Thursday, June 4, 2026
home_banner_first
NEWS ROOM

Newsroom: Minibus Tertabrak KA Sribilah di Tebing Tinggi, KAI Sumut Sampaikan Simpati

Mistar.idJumat, 23 Januari 2026 18.30
WA
FA
newsroom_minibus_tertabrak_ka_sribilah_di_tebing_tinggi_kai_sumut_sampaikan_simpati

Newsroom: Minibus Tertabrak KA Sribilah di Tebing Tinggi, KAI Sumut Sampaikan Simpati

Newsroom: Minibus Tertabrak KA Sribilah di Tebing Tinggi, KAI Sumut Sampaikan Simpati

news_banner

Medan, MISTAR.ID


PT Kereta Api Indonesia (Persero) Divisi Regional 1 Sumatera Utara menyampaikan simpati dan keprihatinan mendalam atas musibah kecelakaan yang melibatkan KA Sribilah Utama dengan sebuah minibus di Kota Tebing Tinggi.

Insiden terjadi di perlintasan liar kilometer 83+300, tepatnya di petak jalan antara Stasiun Laut Tador dan Stasiun Tebing Tinggi, Rabu (21/1/2026) sekitar pukul 18.24 WIB.

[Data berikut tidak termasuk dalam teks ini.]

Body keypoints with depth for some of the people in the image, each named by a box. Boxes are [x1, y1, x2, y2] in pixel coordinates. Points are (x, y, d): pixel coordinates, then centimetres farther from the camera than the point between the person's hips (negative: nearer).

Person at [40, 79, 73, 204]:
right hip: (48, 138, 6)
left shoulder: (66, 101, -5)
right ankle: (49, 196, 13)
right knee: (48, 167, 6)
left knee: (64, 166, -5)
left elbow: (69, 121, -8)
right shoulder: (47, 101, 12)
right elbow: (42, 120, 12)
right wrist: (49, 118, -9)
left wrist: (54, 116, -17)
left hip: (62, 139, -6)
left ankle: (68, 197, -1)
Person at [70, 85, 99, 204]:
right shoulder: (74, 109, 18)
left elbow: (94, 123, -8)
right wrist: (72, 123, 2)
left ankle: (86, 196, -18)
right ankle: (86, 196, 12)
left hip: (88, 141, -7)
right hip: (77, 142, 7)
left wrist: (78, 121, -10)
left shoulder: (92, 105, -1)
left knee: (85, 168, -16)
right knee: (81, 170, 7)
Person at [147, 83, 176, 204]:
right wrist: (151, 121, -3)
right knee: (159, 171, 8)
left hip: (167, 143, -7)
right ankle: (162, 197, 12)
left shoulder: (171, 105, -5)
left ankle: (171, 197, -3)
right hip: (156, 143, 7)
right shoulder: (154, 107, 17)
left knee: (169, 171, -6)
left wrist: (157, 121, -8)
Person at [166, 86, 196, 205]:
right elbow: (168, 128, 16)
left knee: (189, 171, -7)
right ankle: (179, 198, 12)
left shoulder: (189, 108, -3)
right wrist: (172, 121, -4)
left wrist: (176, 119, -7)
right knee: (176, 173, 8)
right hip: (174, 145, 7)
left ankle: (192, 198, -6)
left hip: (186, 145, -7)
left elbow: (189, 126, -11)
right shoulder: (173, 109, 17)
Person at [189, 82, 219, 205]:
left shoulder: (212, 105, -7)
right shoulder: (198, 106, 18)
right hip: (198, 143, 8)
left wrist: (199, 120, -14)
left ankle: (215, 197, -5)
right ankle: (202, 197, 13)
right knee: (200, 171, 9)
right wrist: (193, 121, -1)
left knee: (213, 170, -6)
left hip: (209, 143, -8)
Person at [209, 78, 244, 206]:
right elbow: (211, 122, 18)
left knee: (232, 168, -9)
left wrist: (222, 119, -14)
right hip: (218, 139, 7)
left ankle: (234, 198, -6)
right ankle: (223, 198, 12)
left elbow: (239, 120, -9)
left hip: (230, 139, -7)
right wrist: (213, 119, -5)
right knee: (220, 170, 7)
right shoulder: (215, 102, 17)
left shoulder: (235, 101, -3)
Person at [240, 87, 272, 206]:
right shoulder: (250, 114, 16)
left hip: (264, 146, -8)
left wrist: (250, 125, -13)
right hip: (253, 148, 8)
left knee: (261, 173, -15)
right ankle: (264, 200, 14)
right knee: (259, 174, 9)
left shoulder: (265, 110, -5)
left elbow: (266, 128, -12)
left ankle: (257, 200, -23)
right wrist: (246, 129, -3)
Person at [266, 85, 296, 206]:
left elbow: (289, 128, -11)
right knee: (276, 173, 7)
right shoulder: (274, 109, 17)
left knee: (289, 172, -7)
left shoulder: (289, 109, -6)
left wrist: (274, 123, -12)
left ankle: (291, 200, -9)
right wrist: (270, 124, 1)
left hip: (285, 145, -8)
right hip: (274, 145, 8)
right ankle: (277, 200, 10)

Pelaksana Tugas Manager Humas KAI Divre 1 Sumatera Utara, Anwar Yuli Prastyo, menyampaikan duka cita atas kondisi para korban serta mengimbau masyarakat agar selalu meningkatkan kewaspadaan saat melintasi jalur kereta api.

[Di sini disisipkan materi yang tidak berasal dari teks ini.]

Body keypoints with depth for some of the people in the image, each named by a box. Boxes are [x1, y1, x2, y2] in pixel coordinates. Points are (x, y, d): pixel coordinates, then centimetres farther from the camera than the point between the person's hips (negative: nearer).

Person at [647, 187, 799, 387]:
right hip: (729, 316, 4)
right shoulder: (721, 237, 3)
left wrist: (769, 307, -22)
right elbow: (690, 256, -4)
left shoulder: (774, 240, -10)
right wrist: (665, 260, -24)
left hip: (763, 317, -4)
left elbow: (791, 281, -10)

Berdasarkan informasi dari warga sekitar lokasi kejadian, sebelum melintas masinis KA Sribilah Utama telah membunyikan suling lokomotif secara berulang.

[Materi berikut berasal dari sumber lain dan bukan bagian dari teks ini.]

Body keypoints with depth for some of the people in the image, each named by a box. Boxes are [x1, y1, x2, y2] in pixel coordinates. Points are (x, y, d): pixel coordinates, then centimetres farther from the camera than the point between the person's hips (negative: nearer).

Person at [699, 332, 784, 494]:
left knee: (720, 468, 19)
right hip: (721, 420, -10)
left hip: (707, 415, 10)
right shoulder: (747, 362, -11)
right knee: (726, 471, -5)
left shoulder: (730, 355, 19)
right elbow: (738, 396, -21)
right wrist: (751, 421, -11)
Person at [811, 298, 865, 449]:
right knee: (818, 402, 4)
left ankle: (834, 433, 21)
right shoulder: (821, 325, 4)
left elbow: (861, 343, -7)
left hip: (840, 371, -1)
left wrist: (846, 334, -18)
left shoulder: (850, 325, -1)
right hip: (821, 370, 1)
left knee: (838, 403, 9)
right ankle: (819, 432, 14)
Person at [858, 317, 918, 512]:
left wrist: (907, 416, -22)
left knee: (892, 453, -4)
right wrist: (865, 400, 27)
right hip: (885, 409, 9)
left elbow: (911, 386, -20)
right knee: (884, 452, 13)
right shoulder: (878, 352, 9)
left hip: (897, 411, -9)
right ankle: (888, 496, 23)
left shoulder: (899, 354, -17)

Namun, minibus tiba-tiba melintas dari arah samping di perlintasan tanpa palang pintu dan diduga pengemudi tidak sempat memastikan kondisi jalur aman, sehingga tabrakan tidak dapat dihindari.

Akibat kejadian tersebut, lokomotif KA Sribilah Utama mengalami kerusakan dan tidak dapat melanjutkan perjalanan. KAI kemudian mengirimkan lokomotif penolong dari Stasiun Tebing Tinggi.

Seluruh kru dan penumpang KA Sribilah Utama dilaporkan selamat dan tidak mengalami luka-luka.

Sementara itu, 8 penumpang minibus dievakuasi ke Rumah Sakit Bhayangkara Tebing Tinggi untuk mendapatkan penanganan medis.

Setelah proses perbaikan selesai, KA Sribilah Utama kembali diberangkatkan menuju Medan pada pukul 19.56 WIB dan mengalami keterlambatan 84 menit.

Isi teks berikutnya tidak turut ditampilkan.